Can you print the data exactly and leave out each image?

======== DATA SHOWN ========

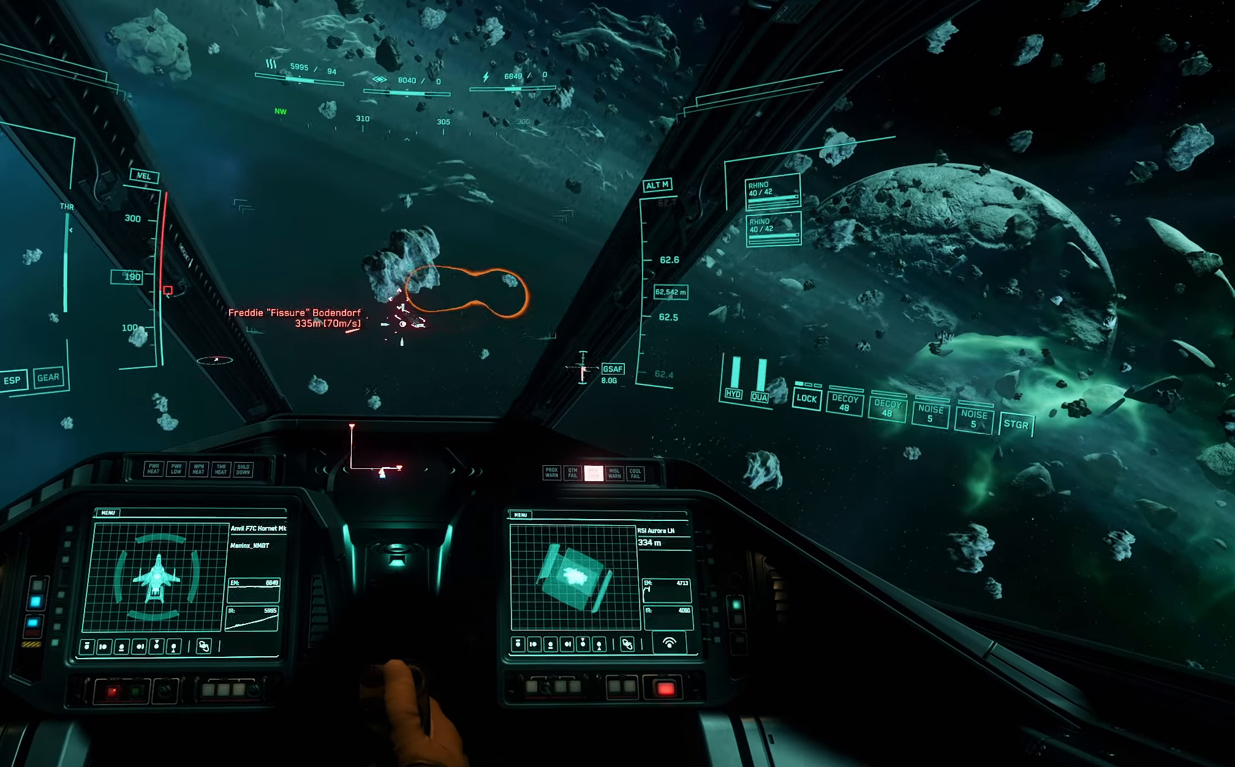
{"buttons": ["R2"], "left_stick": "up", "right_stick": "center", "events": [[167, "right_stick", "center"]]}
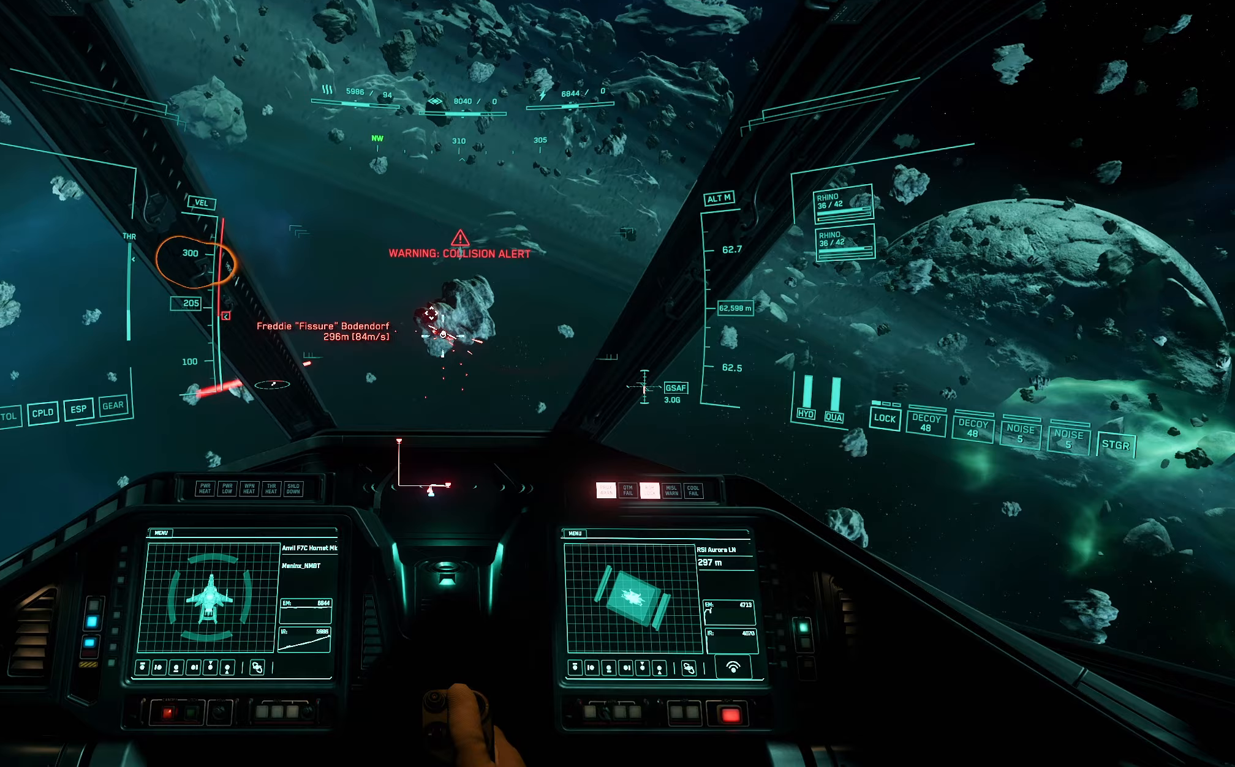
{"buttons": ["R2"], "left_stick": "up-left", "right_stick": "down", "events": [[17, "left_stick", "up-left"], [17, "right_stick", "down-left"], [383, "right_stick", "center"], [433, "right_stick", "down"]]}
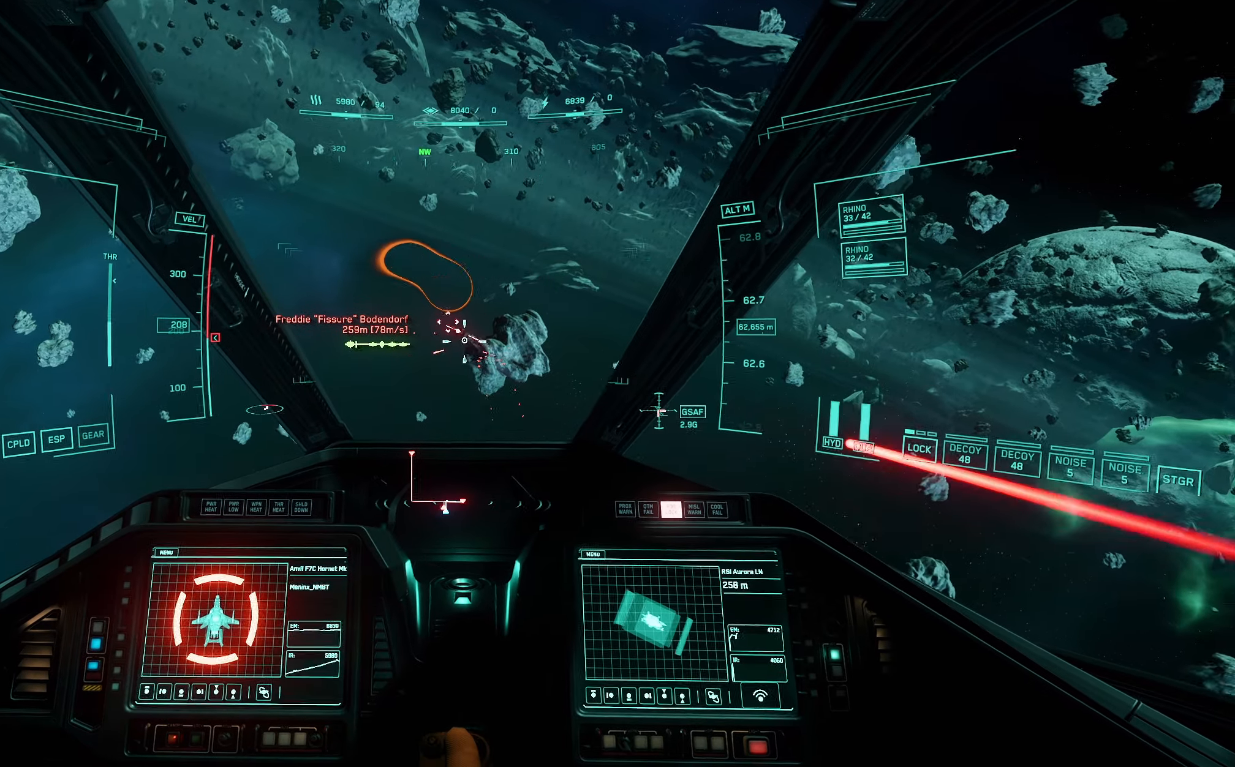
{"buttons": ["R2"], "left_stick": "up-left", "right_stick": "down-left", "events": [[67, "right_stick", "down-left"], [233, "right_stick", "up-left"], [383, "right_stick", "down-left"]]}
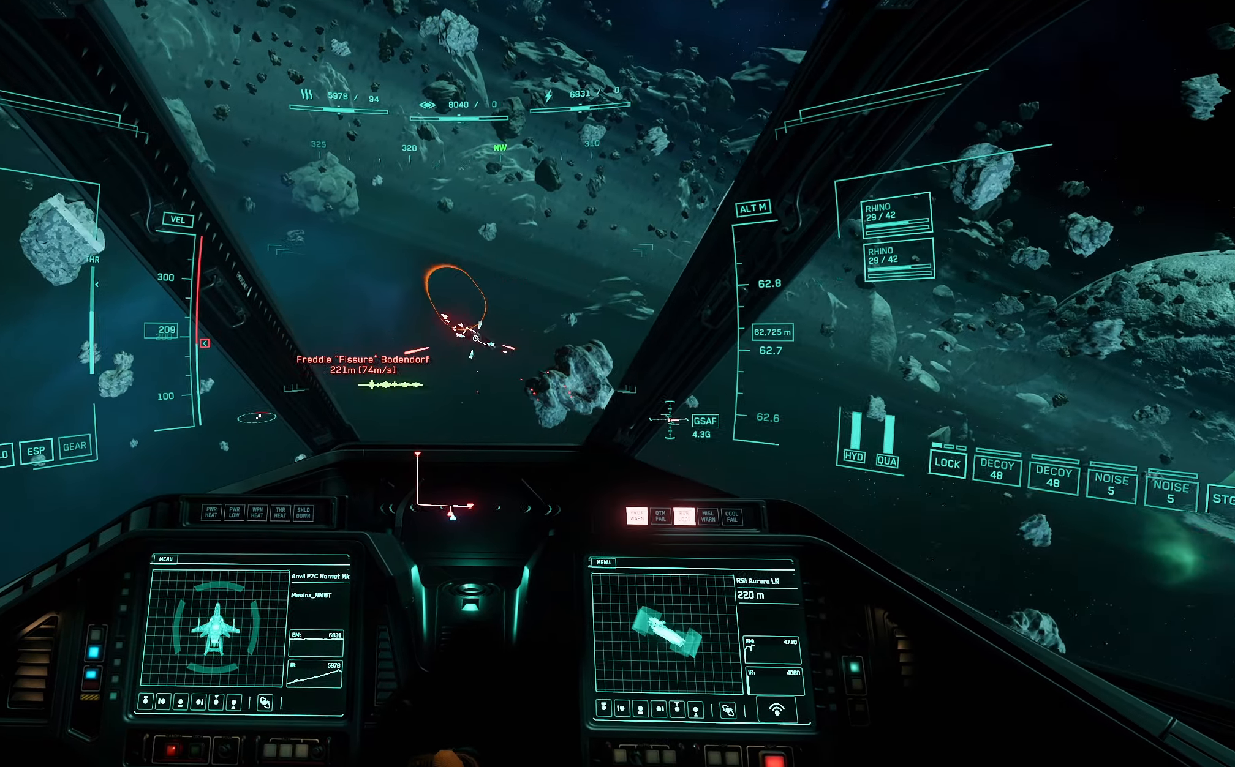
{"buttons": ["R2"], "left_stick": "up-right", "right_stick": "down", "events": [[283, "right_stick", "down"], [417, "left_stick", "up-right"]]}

========

## ANSWER SECTION
{"buttons": ["R2"], "left_stick": "up", "right_stick": "center", "events": [[167, "right_stick", "center"]]}
{"buttons": ["R2"], "left_stick": "up-left", "right_stick": "down", "events": [[17, "left_stick", "up-left"], [17, "right_stick", "down-left"], [383, "right_stick", "center"], [433, "right_stick", "down"]]}
{"buttons": ["R2"], "left_stick": "up-left", "right_stick": "down-left", "events": [[67, "right_stick", "down-left"], [233, "right_stick", "up-left"], [383, "right_stick", "down-left"]]}
{"buttons": ["R2"], "left_stick": "up-right", "right_stick": "down", "events": [[283, "right_stick", "down"], [417, "left_stick", "up-right"]]}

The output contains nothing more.